**Assigned task:**
Please retype the records below exactly, leaving out any pictures.

**Task inputs:**
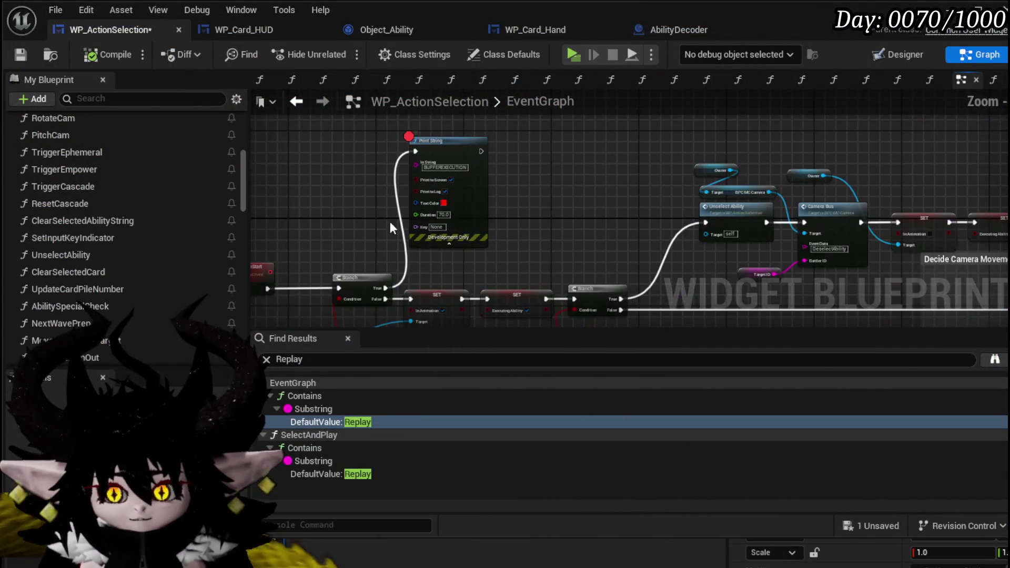
pyautogui.scroll(-3, 167, 224)
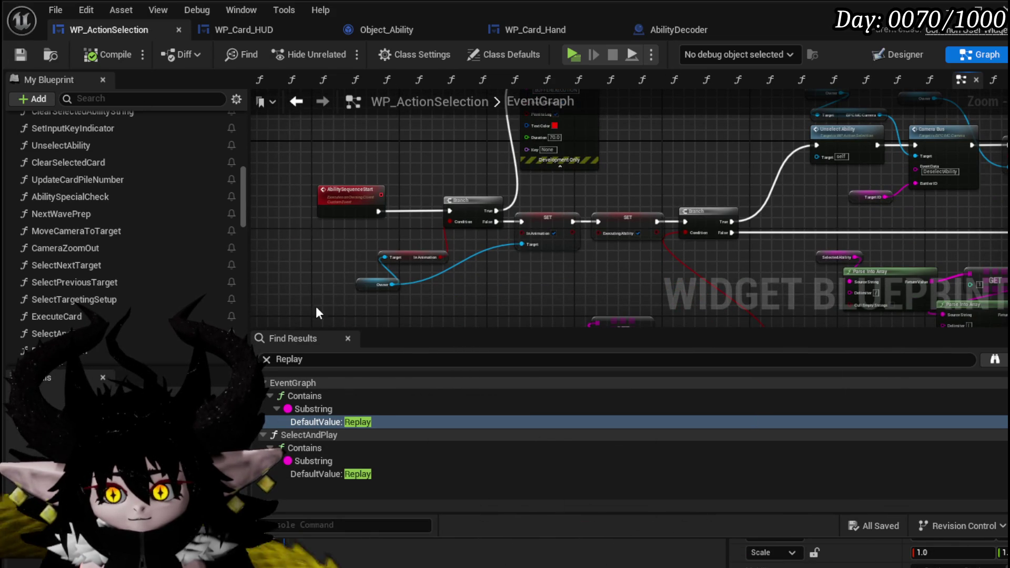
pyautogui.moveTo(641, 220)
pyautogui.mouseDown()
pyautogui.moveTo(699, 210)
pyautogui.moveTo(322, 268)
pyautogui.mouseUp()
pyautogui.moveTo(611, 210)
pyautogui.mouseDown()
pyautogui.moveTo(687, 206)
pyautogui.moveTo(589, 215)
pyautogui.mouseUp()
pyautogui.click(361, 158)
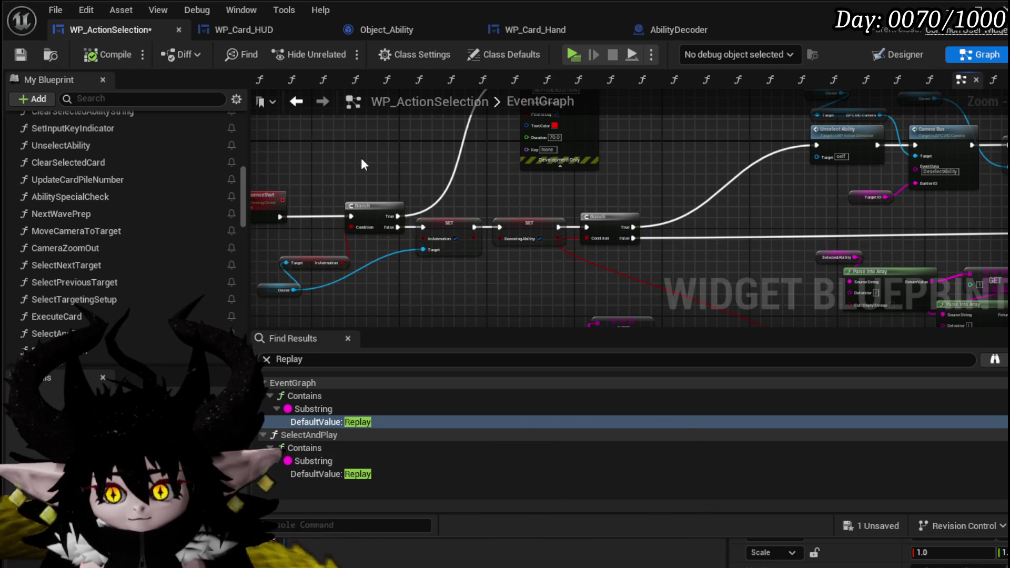
pyautogui.moveTo(243, 182); pyautogui.dragTo(239, 324)
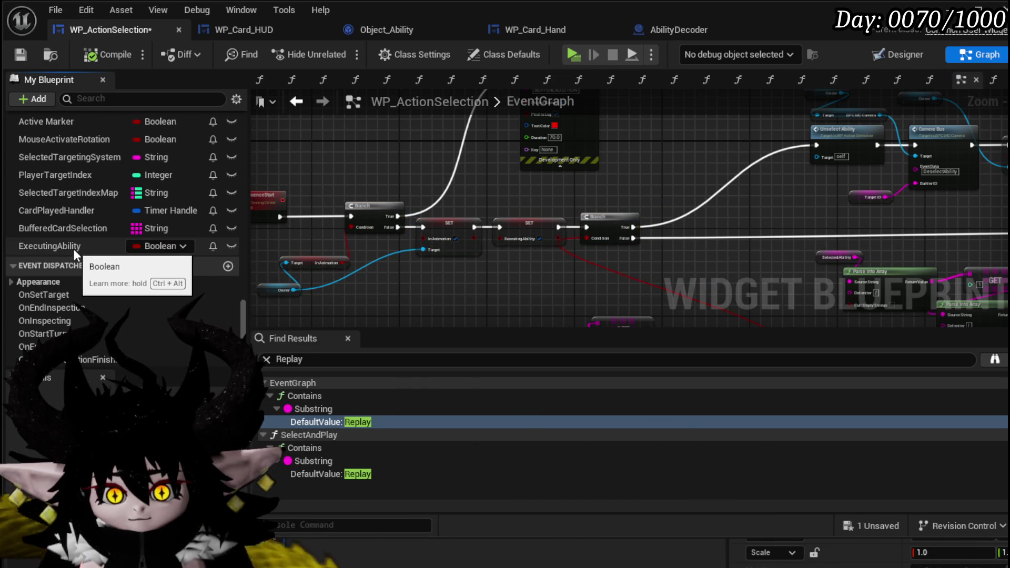
# - Add a new function with its default name, then delete it again
pyautogui.scroll(5, 74, 247)
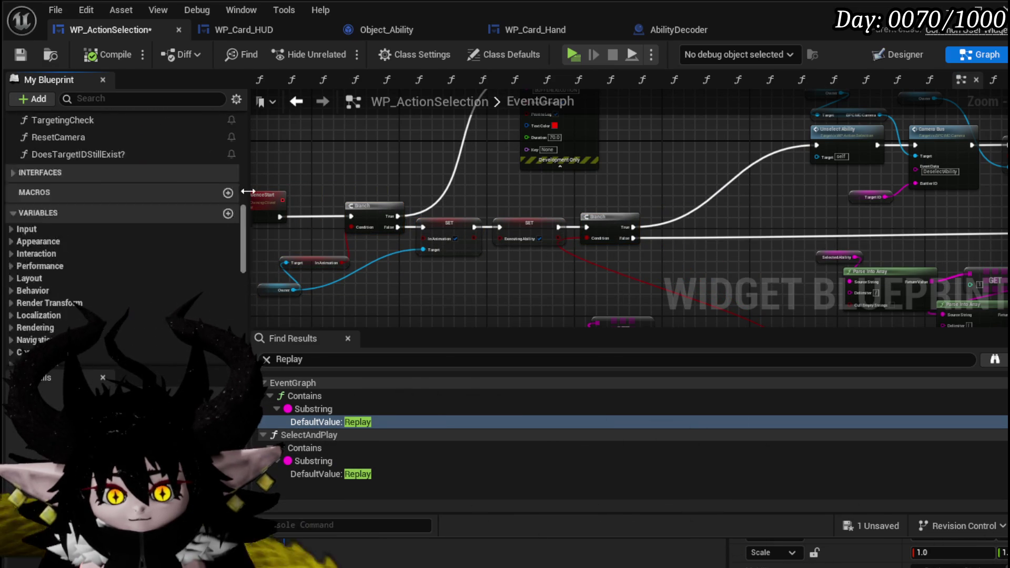
pyautogui.scroll(5, 225, 143)
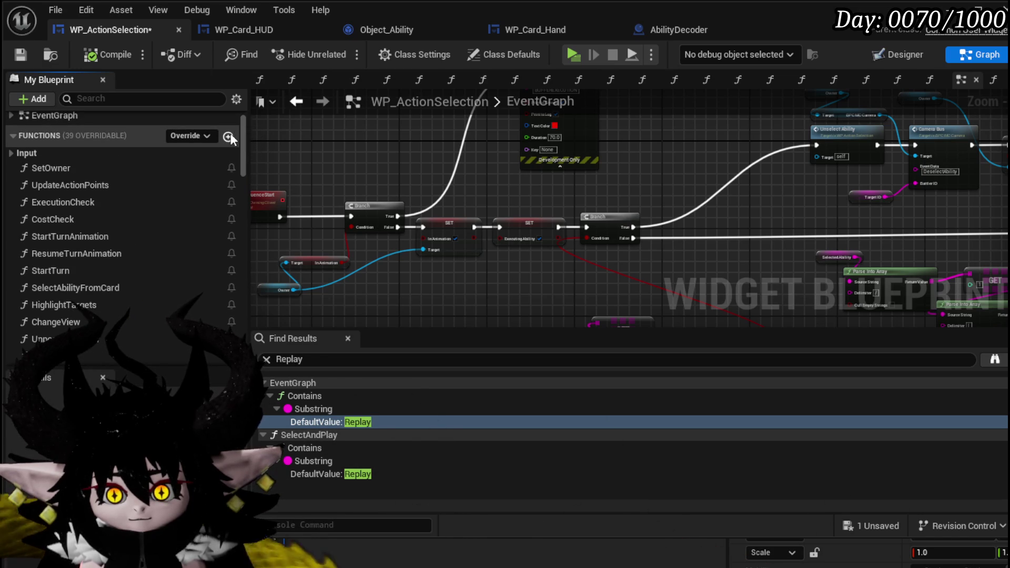
pyautogui.click(229, 140)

**Answer below:**
pyautogui.scroll(-3, 167, 224)
pyautogui.moveTo(641, 220)
pyautogui.mouseDown()
pyautogui.moveTo(699, 210)
pyautogui.moveTo(322, 268)
pyautogui.mouseUp()
pyautogui.moveTo(611, 210)
pyautogui.mouseDown()
pyautogui.moveTo(687, 206)
pyautogui.moveTo(589, 215)
pyautogui.mouseUp()
pyautogui.click(361, 158)
pyautogui.moveTo(243, 182); pyautogui.dragTo(239, 324)
# - Add a new function with its default name, then delete it again
pyautogui.scroll(5, 74, 247)
pyautogui.scroll(5, 225, 143)
pyautogui.click(229, 140)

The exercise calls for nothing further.